| Task prompt |
Determine how many lines in the entries below hold "They". Respond with that number only.

| Data to examine |
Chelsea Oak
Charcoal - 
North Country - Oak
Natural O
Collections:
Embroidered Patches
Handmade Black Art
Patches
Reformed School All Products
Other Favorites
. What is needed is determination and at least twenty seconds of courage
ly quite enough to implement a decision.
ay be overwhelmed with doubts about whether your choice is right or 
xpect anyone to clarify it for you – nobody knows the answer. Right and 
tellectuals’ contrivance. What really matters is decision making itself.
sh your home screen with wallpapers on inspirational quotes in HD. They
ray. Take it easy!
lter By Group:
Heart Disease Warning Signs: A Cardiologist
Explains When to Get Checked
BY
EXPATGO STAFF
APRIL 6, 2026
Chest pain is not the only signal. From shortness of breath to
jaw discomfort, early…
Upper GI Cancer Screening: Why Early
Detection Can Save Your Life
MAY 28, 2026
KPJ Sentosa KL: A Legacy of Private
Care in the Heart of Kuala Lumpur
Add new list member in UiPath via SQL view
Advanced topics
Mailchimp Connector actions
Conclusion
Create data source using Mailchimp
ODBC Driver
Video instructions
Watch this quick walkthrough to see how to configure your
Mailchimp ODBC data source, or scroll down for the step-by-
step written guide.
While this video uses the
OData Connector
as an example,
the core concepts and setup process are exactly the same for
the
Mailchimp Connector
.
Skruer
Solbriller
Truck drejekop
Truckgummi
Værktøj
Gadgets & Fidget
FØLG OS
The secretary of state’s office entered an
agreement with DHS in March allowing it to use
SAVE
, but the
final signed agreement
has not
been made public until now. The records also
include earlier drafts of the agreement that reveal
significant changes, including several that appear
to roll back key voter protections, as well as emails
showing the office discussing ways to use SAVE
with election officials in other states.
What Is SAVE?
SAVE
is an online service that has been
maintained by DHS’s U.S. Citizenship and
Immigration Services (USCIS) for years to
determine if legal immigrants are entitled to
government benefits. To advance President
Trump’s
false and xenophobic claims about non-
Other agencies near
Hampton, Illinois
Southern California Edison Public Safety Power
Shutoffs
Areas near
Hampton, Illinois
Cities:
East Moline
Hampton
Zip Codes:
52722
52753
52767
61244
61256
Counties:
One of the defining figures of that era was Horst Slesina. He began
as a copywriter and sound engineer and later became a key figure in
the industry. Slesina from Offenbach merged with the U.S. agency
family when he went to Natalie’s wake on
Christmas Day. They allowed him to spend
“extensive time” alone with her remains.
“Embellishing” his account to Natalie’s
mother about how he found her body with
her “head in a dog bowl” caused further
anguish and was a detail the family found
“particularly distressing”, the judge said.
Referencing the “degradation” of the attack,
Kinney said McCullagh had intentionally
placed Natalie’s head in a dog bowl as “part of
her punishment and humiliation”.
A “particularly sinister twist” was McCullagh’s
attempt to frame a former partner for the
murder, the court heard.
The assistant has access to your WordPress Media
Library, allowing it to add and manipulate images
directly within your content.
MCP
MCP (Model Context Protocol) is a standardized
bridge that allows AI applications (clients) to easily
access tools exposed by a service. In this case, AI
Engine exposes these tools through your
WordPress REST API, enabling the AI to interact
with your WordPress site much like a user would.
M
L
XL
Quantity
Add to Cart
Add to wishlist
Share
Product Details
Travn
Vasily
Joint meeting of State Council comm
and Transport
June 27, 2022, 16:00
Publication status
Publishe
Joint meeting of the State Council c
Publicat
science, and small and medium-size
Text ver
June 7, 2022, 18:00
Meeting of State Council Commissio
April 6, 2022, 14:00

| Answer box |
2